In phase 0, as long as the validator does not sign two different beacon chain proposals for the same slot, the validator is safe against proposal slashings.
Specifically, when signing an `BeaconBlock`, a validator should perform the following steps in the following order:
1. Save a record to hard disk that an beacon block has been signed for the `slot=slot` and `shard=BEACON_CHAIN_SHARD_NUMBER`.

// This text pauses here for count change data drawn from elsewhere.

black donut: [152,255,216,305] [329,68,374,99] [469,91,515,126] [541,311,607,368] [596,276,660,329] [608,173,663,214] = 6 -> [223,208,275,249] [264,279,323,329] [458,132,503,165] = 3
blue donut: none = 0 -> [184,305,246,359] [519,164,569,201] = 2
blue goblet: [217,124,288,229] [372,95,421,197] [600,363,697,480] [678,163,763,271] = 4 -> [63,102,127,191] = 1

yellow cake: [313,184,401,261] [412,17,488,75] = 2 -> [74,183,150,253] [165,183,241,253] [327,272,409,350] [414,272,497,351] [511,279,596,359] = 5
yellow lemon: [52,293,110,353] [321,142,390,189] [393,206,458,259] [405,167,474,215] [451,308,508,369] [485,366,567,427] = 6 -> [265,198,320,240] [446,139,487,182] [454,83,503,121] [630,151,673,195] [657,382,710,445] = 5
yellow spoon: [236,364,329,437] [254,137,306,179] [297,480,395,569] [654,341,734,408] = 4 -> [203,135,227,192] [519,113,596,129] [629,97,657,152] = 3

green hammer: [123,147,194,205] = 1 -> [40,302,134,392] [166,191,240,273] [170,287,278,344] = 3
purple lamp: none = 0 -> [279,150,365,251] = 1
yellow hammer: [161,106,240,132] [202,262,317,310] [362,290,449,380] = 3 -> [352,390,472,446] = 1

2. Generate and broadcast the block.
If the software crashes at some point within this routine, then when the validator comes back online the hard disk has the record of the _potentially_ signed/broadcast block and can effectively avoid slashing.
### Casper slashing
To avoid "Casper slashings", a validator must not sign two conflicting [`AttestationData`](https://github.com/ethereum/eth2.0-specs/blob/master/specs/core/0_beacon-chain.md#attestationdata) objects where conflicting is defined as a set of two attestations that satisfy either [`is_double_vote`](https://github.com/ethereum/eth2.0-specs/blob/master/specs/core/0_beacon-chain.md#is_double_vote) or [`is_surround_vote`](https://github.com/ethereum/eth2.0-specs/blob/master/specs/core/0_beacon-chain.md#is_surround_vote).
Specifically, when signing an `Attestation`, a validator should perform the following steps in the following order:
1. Save a record to hard disk that an attestation has been signed for source -- `attestation_data.justified_slot // EPOCH_LENGTH` -- and target -- `attestation_data.slot // EPOCH_LENGTH`.
2. Generate and broadcast attestation.
If the software crashes at some point within this routine, then when the validator comes back online the hard disk has the record of the _potentially_ signed/broadcast attestation and can effectively avoid slashing.